Rab likes takeaways in hotel rooms
Rab likes takeaways in hotel rooms

As readers know, my favourite restaurant is … my car. Like nothing better than to get a pack of sandwiches, crisps, juice and a paper, and to sit in admittedly tight comfort, undisturbed by waiters and other persecutors of humanity.

However, I also like to smuggle food into hotel rooms. I’m not entirely sure you have to smuggle food into hotels.

High-end ones, yes. I don’t think it would be done to be clocked by the receptionist with bottles of beer clanking in your Lidl bag and a stick of French bread peeping out the top.

Budget hotels are like cruises

I stay in budget or just above budget hotels – not sure there are any budget hotels left. They’re like cruises: “from £699 per person”. Actual lowest price: £3,600.

And that’s for a hammock in the engine room.

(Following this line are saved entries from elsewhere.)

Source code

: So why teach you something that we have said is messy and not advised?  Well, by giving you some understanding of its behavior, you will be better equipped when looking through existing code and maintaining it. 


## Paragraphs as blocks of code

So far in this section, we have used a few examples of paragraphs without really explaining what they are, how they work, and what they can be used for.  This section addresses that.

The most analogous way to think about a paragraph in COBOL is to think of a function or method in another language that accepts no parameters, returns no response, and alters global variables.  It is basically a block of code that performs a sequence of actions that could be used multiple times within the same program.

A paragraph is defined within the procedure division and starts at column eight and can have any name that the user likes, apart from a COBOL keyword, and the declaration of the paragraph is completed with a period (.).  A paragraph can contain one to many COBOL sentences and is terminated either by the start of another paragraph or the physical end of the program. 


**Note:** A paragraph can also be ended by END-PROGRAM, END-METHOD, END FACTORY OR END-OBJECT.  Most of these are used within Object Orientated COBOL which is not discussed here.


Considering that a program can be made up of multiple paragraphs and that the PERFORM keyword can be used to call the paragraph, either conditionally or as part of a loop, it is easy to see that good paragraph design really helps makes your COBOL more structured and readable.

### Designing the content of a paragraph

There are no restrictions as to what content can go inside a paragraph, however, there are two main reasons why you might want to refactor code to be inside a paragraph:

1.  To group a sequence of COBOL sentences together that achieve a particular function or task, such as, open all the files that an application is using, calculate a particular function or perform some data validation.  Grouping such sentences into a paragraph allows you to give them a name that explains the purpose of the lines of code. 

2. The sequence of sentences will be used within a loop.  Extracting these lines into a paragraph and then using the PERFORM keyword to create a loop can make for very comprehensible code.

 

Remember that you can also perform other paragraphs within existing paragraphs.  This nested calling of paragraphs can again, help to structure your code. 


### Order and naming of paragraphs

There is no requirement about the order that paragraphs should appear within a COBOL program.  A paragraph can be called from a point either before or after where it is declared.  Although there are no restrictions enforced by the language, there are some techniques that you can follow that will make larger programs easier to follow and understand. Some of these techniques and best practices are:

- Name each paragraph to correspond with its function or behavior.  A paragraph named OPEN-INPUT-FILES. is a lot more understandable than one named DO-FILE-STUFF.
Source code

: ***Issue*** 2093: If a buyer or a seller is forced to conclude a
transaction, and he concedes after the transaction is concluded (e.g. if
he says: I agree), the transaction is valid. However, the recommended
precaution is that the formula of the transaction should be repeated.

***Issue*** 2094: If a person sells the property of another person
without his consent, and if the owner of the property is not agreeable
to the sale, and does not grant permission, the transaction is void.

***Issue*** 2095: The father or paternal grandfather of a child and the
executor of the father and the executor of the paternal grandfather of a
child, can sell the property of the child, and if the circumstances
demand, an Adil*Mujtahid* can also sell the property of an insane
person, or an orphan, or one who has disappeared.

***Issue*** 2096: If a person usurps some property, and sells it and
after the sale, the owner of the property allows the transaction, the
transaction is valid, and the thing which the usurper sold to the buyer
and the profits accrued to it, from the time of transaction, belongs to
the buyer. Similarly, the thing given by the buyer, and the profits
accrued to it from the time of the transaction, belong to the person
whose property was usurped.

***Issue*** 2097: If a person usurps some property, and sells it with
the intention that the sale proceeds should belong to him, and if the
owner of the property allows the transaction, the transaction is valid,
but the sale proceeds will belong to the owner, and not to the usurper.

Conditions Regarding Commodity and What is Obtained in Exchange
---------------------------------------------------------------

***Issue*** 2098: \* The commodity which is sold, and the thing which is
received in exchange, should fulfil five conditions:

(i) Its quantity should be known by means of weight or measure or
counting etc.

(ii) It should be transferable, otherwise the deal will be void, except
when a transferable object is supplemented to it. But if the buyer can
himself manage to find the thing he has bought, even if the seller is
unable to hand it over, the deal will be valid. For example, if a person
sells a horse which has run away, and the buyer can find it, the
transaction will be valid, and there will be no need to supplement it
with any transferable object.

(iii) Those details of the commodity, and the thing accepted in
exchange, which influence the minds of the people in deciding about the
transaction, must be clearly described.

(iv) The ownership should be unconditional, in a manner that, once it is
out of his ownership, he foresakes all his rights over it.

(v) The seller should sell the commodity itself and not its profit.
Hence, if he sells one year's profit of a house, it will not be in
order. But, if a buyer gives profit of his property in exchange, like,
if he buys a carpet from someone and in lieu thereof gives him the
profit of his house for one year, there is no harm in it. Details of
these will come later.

Budget and semi-budget hotels are also like Ryanair. There are extra charges if you want wi-fi, breakfast, a bed.

But at least most of their clientele are riff-raff like your columnist, and you do see less self-conscious customers breenging in bearing supermarket bags.

I try to hide my supermarket-bought dinner in a backpack. These are good for culinary secret missions.

The spine-tingling moment

But there’s still that spine-tingling moment of excitement when you walk past the receptionist (when there is one; I believe you must pay extra for these in some hotels).

Sometimes, I assail them with a voluble and confident “Good evening!”, which I then spoil by adding: “There’s nothing suspicious in my backpack. Oh no.”

Fish suppers and curries can be hidden in a backback but, of course, they have the added problem of aroma.

In particular, I pray that no member of staff comes close to engage in conversation with me (“We’ve had complaints about your kazoo-playing”), when they’ll doubtless catch a whiff.

Dining in the car

Of course, I can and sometimes do eat take-aways in my car but, as I dislike eating without watching something on a screen, I rarely find this satisfactory.

There can also be a problem when you forget to ask for a wooden fork and have to eat the curry with your hands.

In hotel rooms, I have become adept at using the teaspoon from the tea-tray for take-aways. You just have to shovel the food in faster.

I’m sure all of this worry is needless. When I asked the hotel if they were cool with me hanging around my room working every morning, they said: “Yep. It’s your room to do with as you please.” So I put in some decking and a small shed.

‘I gave up eating in restaurants alone’

You say: “Why don’t you eat in a restaurant, ken?” But I gave up dining alone in restaurants.

You always get these couples with nothing to stay to each other staring at you relentlessly. And it’s not just the other customers.

In a Chinese restaurant once, all the staff came out to stand in a line staring at me. I stared back irritatedly, but they never blinked. Weird.

During my recent stay in the city, I dined out a lot with pals, but the whole ordering thing is never comfortable. And you have to use plates.

Also, my pals don’t know how to behave. Throwing potatoes. Being sick. No wonder I never invite them to dine in my car.